If they can get Triple, Quadruple, Pentuple, etc Actuators going, the throughput can be greater =D.

Each extra Actuator being a "Effective Multiplier" can lend to huge gains in HDD Sequential Read/Write throughput. Who doesn't want faster HDD's?

 

[USAFRet]

Each extra Actuator being a "Effective Multiplier" can lend to huge gains in HDD Sequential Read/Write throughput. Who doesn't want faster HDD's?

Noise, heat, power, price...

"normal HDD users"
More and more, "normal users" are going completely solid state. Any spinning drives may live in a NAS box, accessed across the LAN. Where the LAN interface negates any 'uberfast' spinning drives.

In my QNAP, there is a 480GB SSD and a selection of spinning drives. Due to the LAN interface in the middle, read/write from any of the other systems is the same, to either type of drives in the NAS.

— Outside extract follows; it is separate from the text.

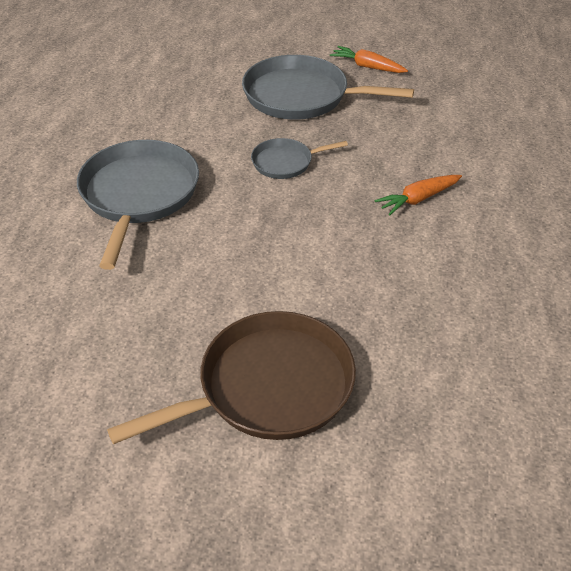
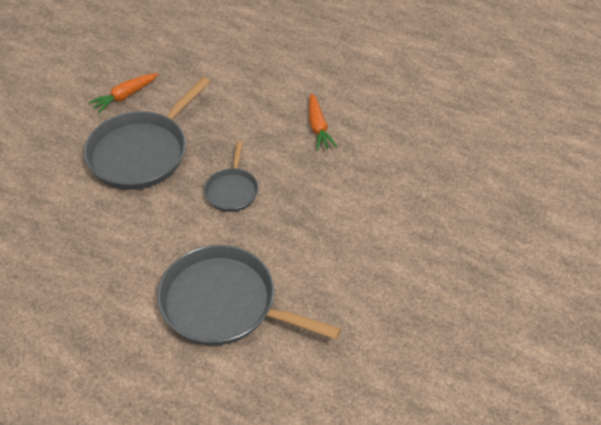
camera: 70 degrees left, 5 degrees up
(268, 387) = (476, 269): brown pan -> none

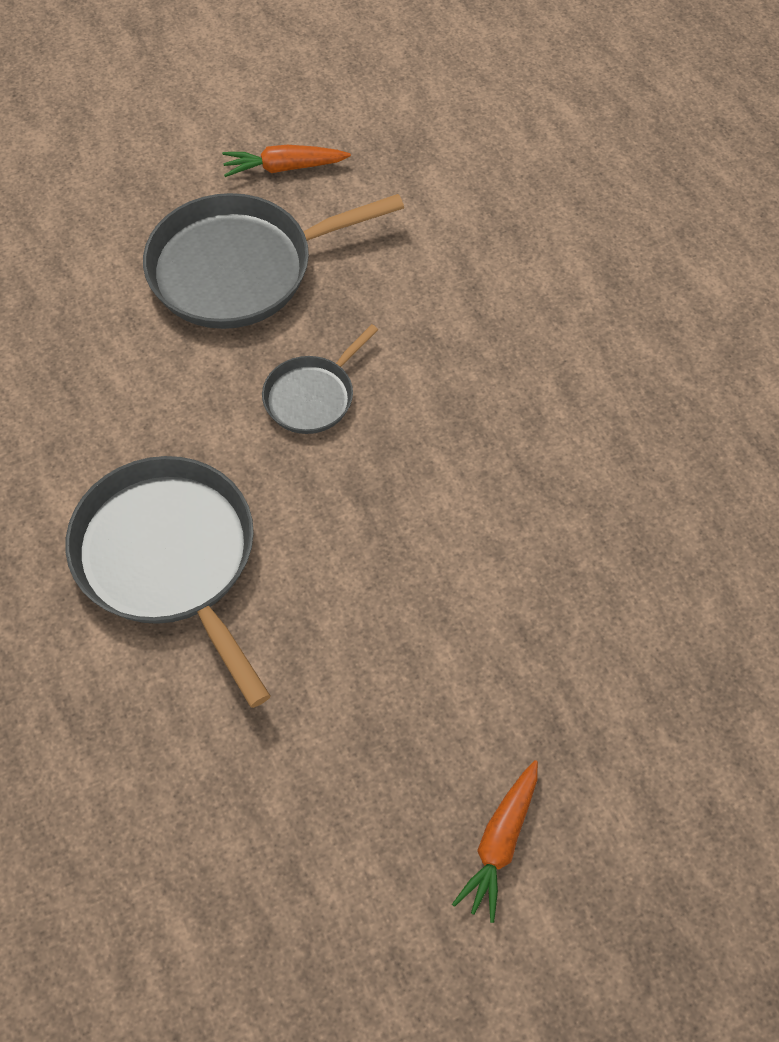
camera: 35 degrees right, 10 degrees up
(318, 127) = (515, 365): orange carrot -> orange carrot (500, 843)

With the presence of solid state that is much faster, I'm not seeing a compelling case for "Triple, Quadruple, Pentuple, etc Actuators " on a spinning drive.

 

[InvalidError]

If they can get Triple, Quadruple, Pentuple, etc Actuators going, the throughput can be greater =D

And then you end up with a 2TB HDD that costs more than a 2TB SSD, is still nowhere near as fast, uses several times more power primarily due to aerodynamic drag across the multiple head racks and that many more times more likely to have a head crashing into a platter and physically destroying your data.

 

[USAFRet]

"If we just build a double wall heat box, we can make the steam engine relevant again!"

 

[spongiemaster]

That doubling of throughput / Read/Write is HUGE for them and can greatly benefit normal HDD users.

If they can get Triple, Quadruple, Pentuple, etc Actuators going, the throughput can be greater =D.

Each extra Actuator being a "Effective Multiplier" can lend to huge gains in HDD Sequential Read/Write throughput. Who doesn't want faster HDD's?

Multiplying the throughput will result in negligible performance increases without a comparable decrease in average random access time. What makes SSD's so much faster than rotational drives is that access to data anywhere on the drive is nearly instantaneous compared to the average access time of platters. If you put a SATA SSD on a SATA 2 port and limit its throughput to about 265MB/s which right in line with the maximum sustained transfer rates of todays high capacity 7200 RPMs, the SSD is still going to kill it in benchmarks because throughput is almost never the limiting aspect of storage performance.

Because of the significantly higher sector density of today's 7200RPM drives vs the last generation of 15k drives, raw throughput is higher with a 7200 RPM drive. If you were to short stroke the 7200RPM drive to the maximum capacity of 15k drives (going from 16TB to 600GB would be a 96% reduction in platter usage) you probably would be able to reduce the average seek time enough to overcome the 2ms average latency advantage of the 15k drive while also keeping the heads at the very outer most edges of the platter with the highest throughput. The result would be that the 7200 rpm drive would not only have higher peak sustained transfers, it would even have comparable if not higher IOPS as well. Higher RPM is not the be all end all.

 

[bit_user]

Seagate has claimed in their FAQ over their Multi-Actuator tech that it only costs the space of 1x platter to perform "Multi-Actuator".

That's probably per-actuator.

If they can get Triple, Quadruple, Pentuple, etc Actuators going, the throughput can be greater =D.

Each extra Actuator being a "Effective Multiplier" can lend to huge gains in HDD Sequential Read/Write throughput.

The best-case is that you get linear scaling W.R.T. # of actuators. It's not like exponential, as you seem to imply.

A bigger concern might be how each actuator needs to compensate for the motion of the others. It seems quite likely they do, and could well be the greatest challenge in scaling up.

And at some point, it becomes cheaper and simpler to just have more drives than to try to pack even more actuators per drive.

Who doesn't want faster HDD's?

It's all about tradeoffs. Cost, power, reliability, longevity...

 

[InvalidError]

It's all about tradeoffs. Cost, power, reliability, longevity...

You omitted the single biggest one with regards to HDDs: cost per bit. It'll be quite a while before SSDs break even with no-frills HDDs on $/TB, though they are closing in for the killing blow on the sub-TB class.